How were they infected?
Some had seen bats flying into the village and one person had handled a dead bat; occasionally, some had been near the cave. If so, Shi’s team went into the cave studying the bats and their chances of being infected could be much higher. It is just that the virus was non-toxic and the infections couldn’t cause illnesses.
To note, the bats in the cave, especially the horseshoe bats, are natural hosts of SARS and other viruses. They carry all kinds of SARS-related genes. As the virus constantly goes through exchanges of genetic information (recombination), it is hard to predict what would come out of there. To some extent, it can be called a Pandora’s Box.

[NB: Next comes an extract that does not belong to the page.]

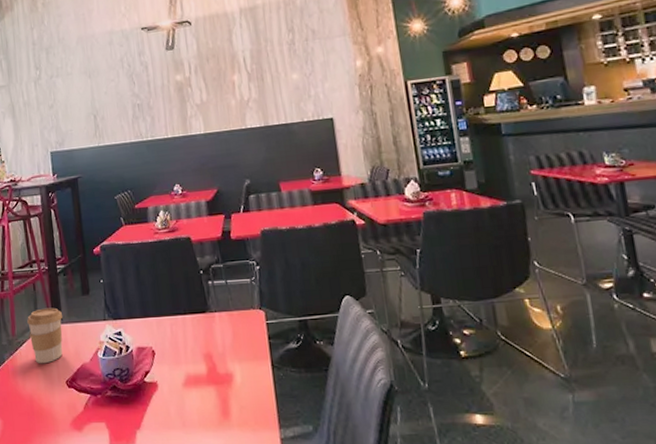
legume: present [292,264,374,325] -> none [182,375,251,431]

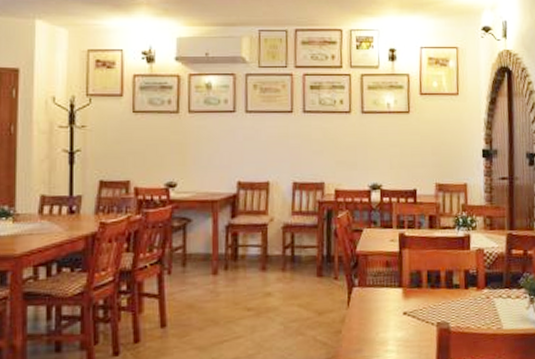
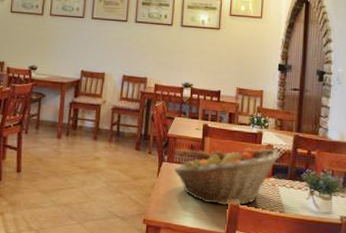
fruit basket: none [367,253,493,332] -> present [173,147,280,206]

If Shi’s team members were infected by the virus and brought it back to Wuhan, it might also explain why the bat virus RaTG13, brought back by Shi’s team members in a test tube, shares 96.2% sequence identity to the Wuhan virus, the closest strain reported so far.
To some extent, this could also explain why the Wuhan Institute of Virology has reported zero infection cases so far. The staff members could have already developed antibodies from previous exposures to non-pathogenic virus. It works like dairy workers’ contact with cowpox protected them from infection by smallpox.
But would antibody detection of the team members help identify how the disease was transmitted?
It may not help much because when the virus are not active, the antibody level also drops; it increases only when encountering similar viruses.